*Requirement:* Copy each line below exactly as it appears. Pictures are to be omitted.

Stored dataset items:
+++

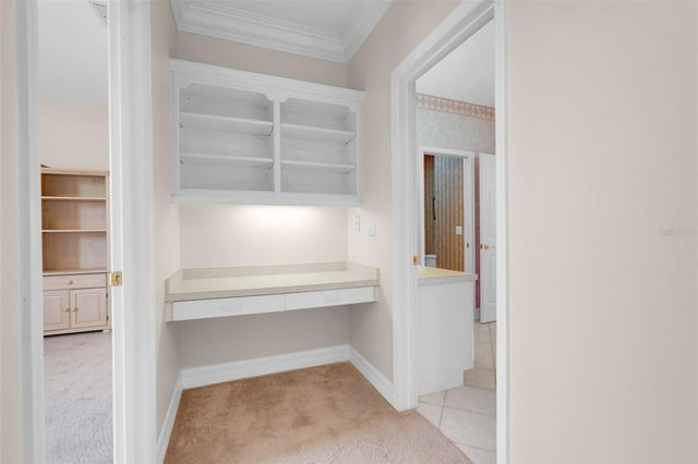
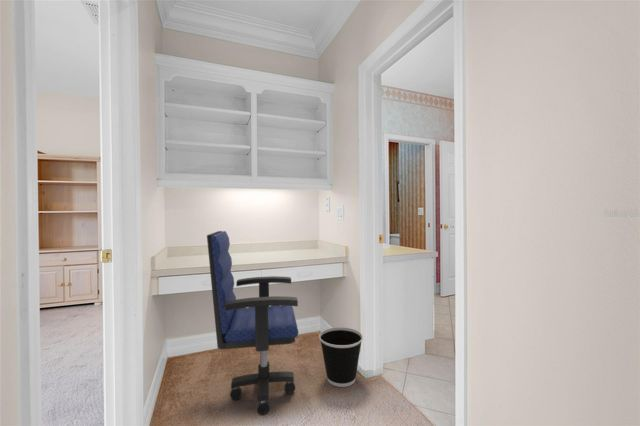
+ wastebasket [318,326,364,388]
+ office chair [206,230,300,416]
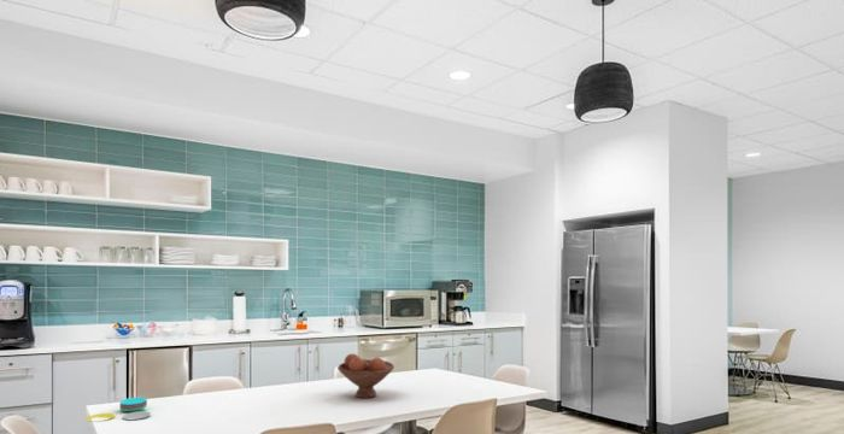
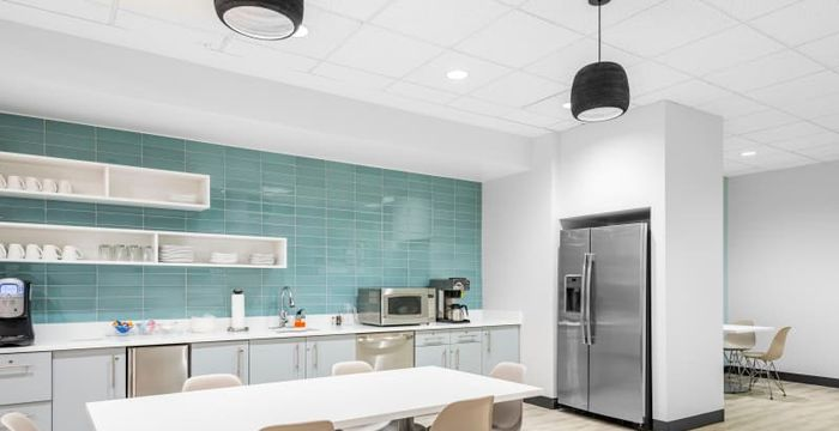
- fruit bowl [336,353,395,399]
- plate [84,397,152,423]
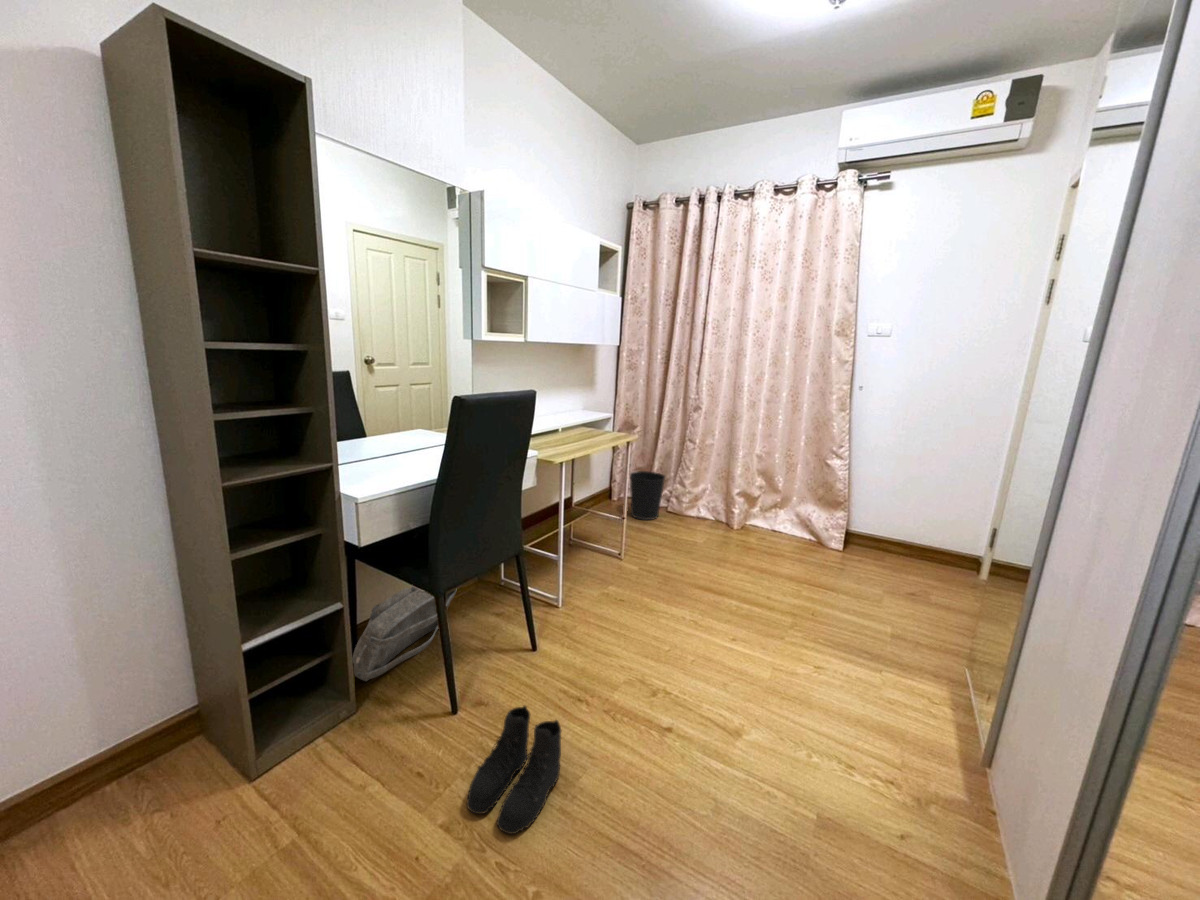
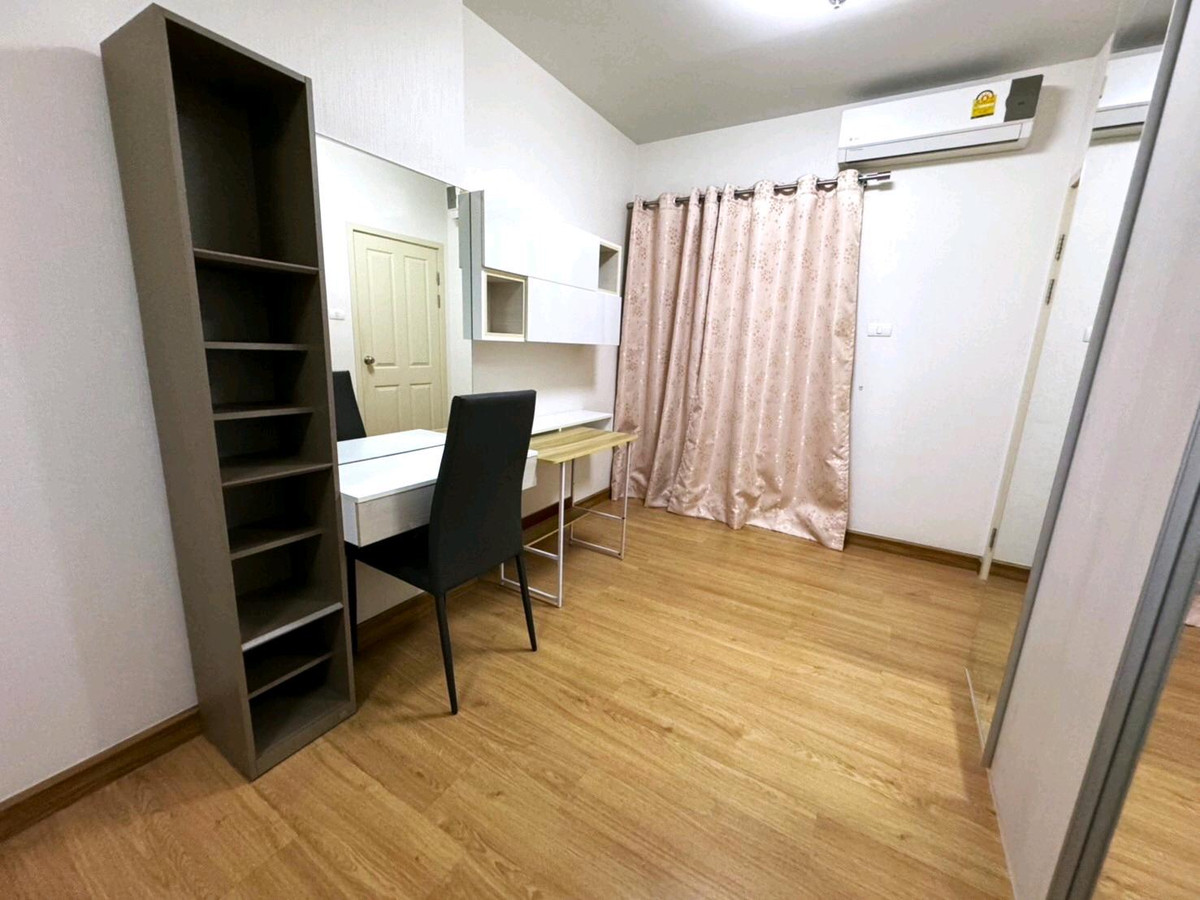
- backpack [352,585,457,682]
- boots [466,704,563,835]
- wastebasket [628,470,667,521]
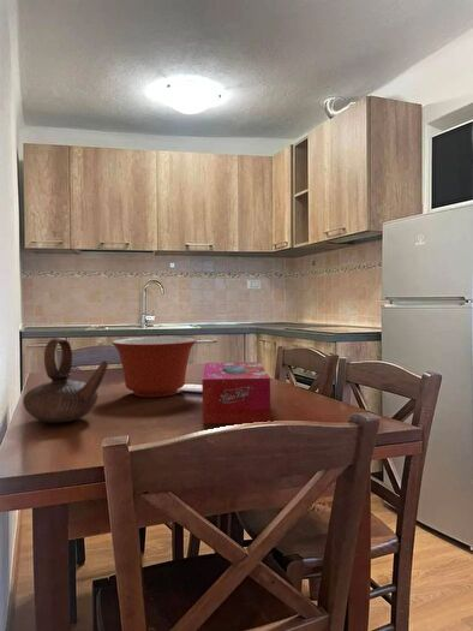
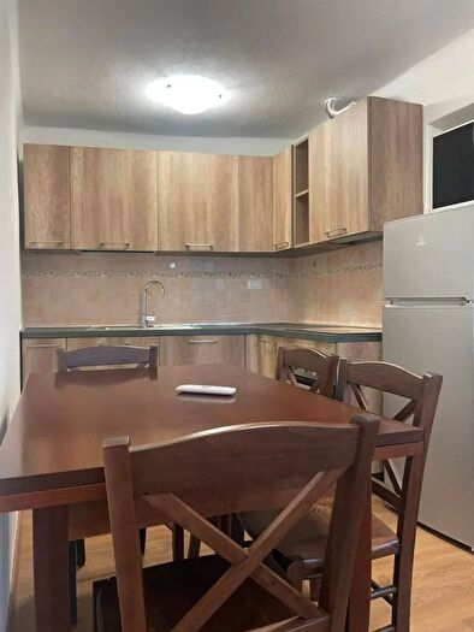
- mixing bowl [110,337,198,398]
- tissue box [202,361,271,424]
- teapot [22,337,109,424]
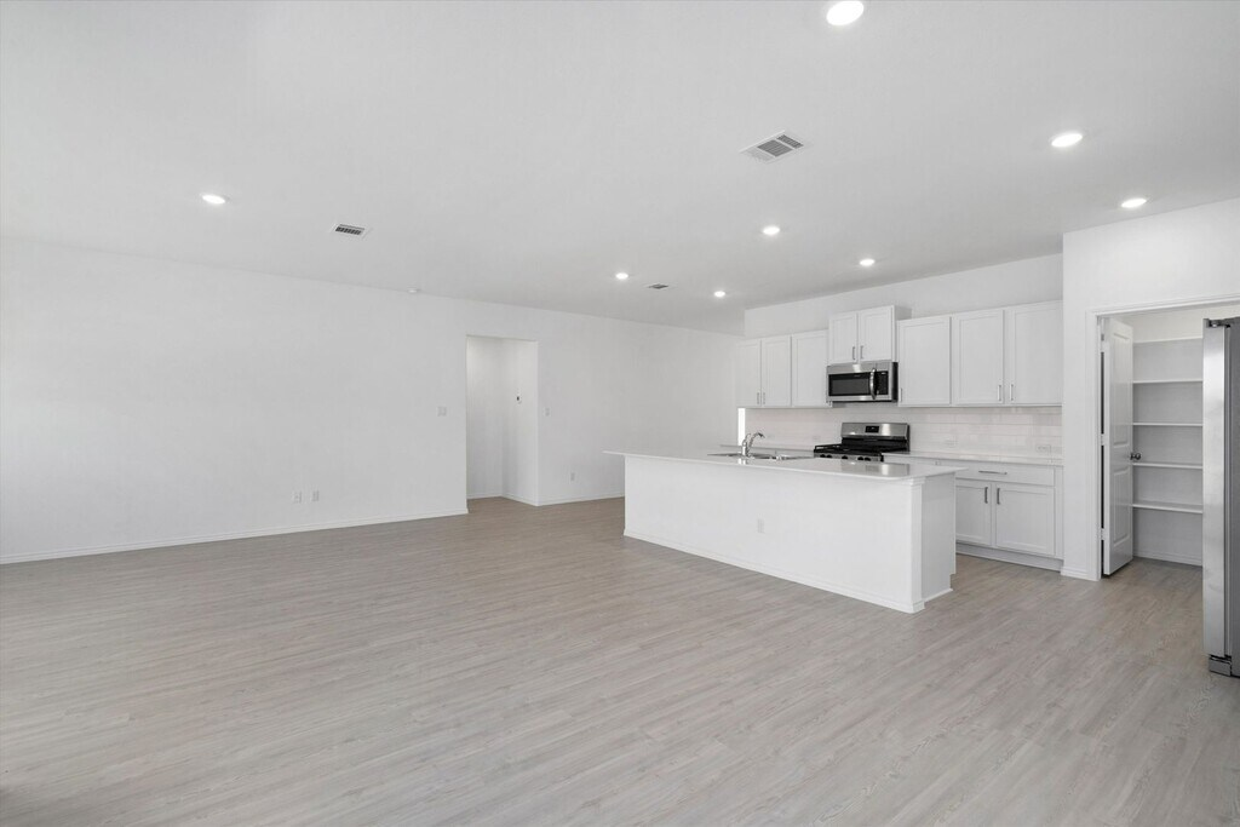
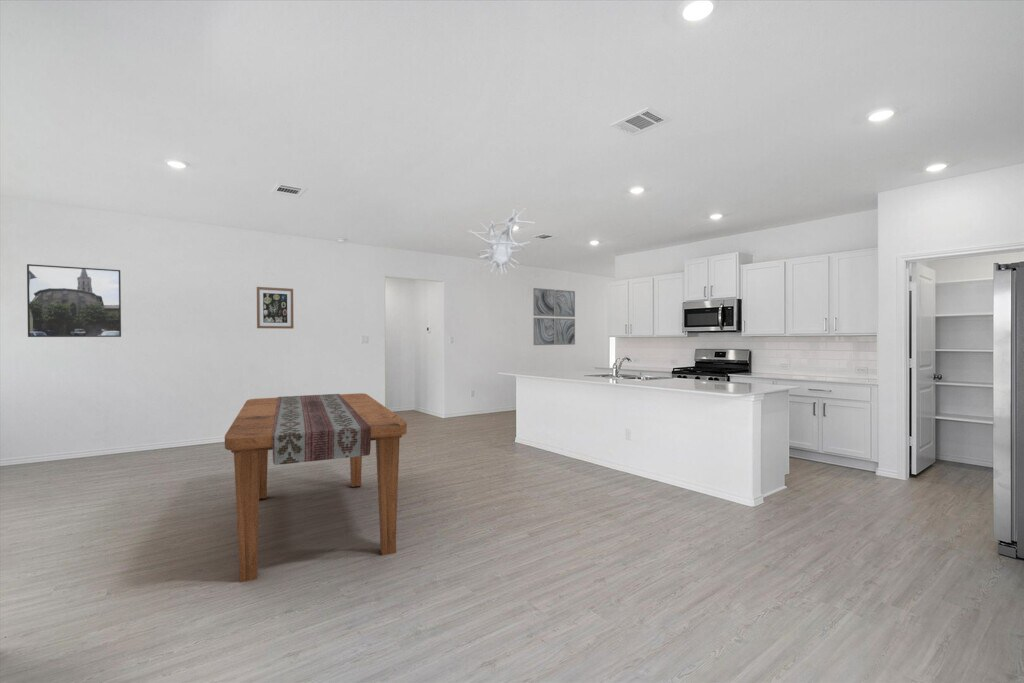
+ dining table [224,392,408,583]
+ wall art [256,286,295,330]
+ wall art [532,287,576,346]
+ chandelier [466,207,536,277]
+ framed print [26,263,122,338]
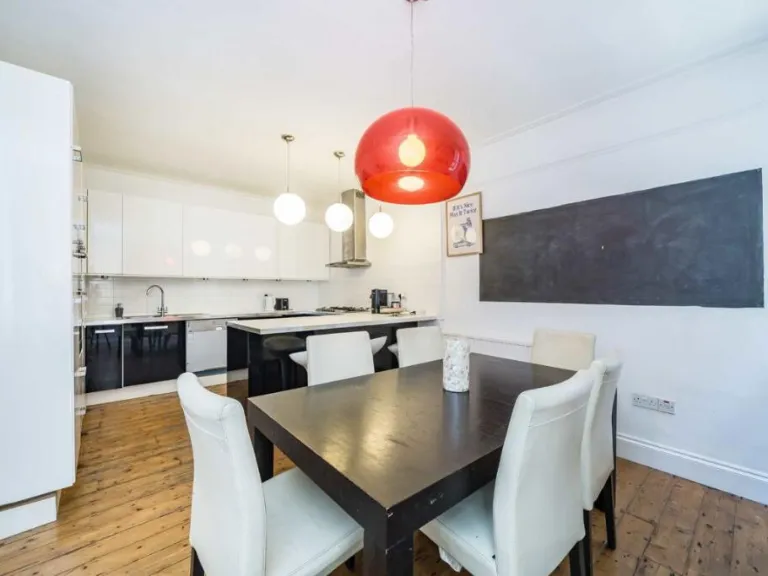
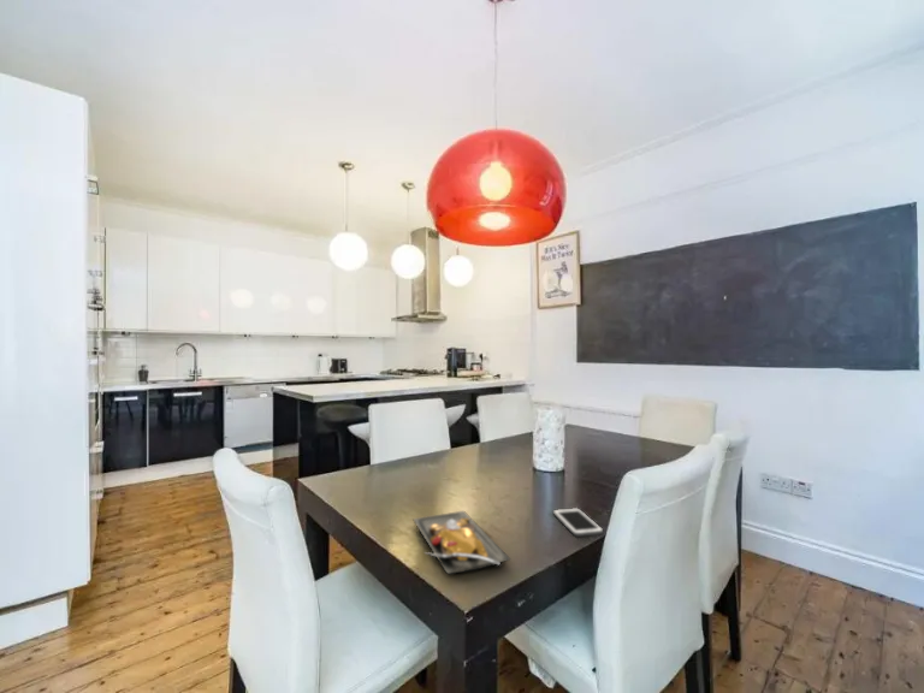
+ cell phone [552,507,604,538]
+ plate [413,510,511,576]
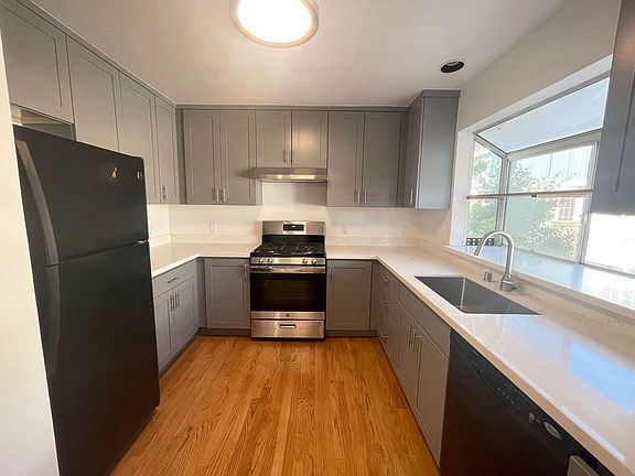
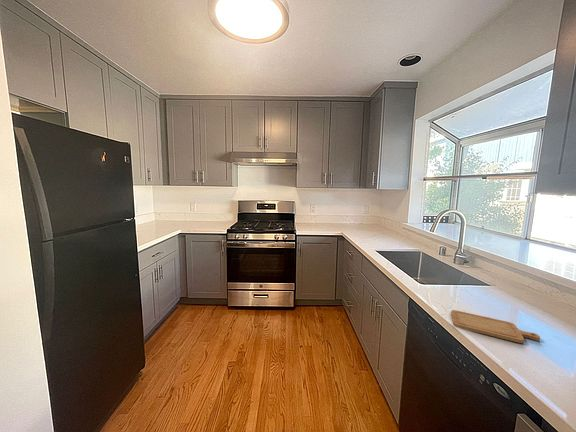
+ chopping board [450,309,541,344]
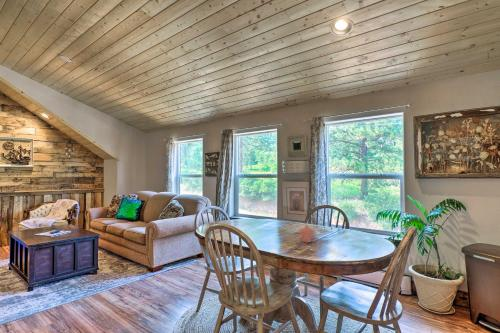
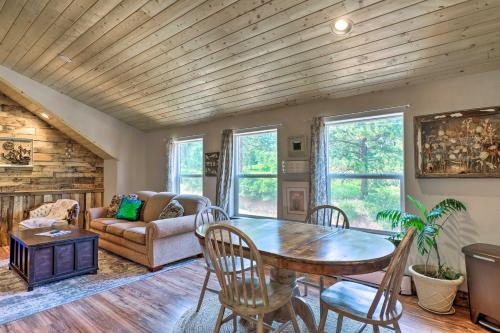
- decorative bowl [296,224,316,243]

+++

*Output of the exercise:*
+ wastebasket [318,326,364,388]
+ office chair [206,230,300,416]
- fruit bowl [336,353,395,399]
- plate [84,397,152,423]
- backpack [352,585,457,682]
- boots [466,704,563,835]
- wastebasket [628,470,667,521]
- mixing bowl [110,337,198,398]
- tissue box [202,361,271,424]
- teapot [22,337,109,424]
+ dining table [224,392,408,583]
+ wall art [256,286,295,330]
+ wall art [532,287,576,346]
+ chandelier [466,207,536,277]
+ framed print [26,263,122,338]
+ cell phone [552,507,604,538]
+ plate [413,510,511,576]
+ chopping board [450,309,541,344]
- decorative bowl [296,224,316,243]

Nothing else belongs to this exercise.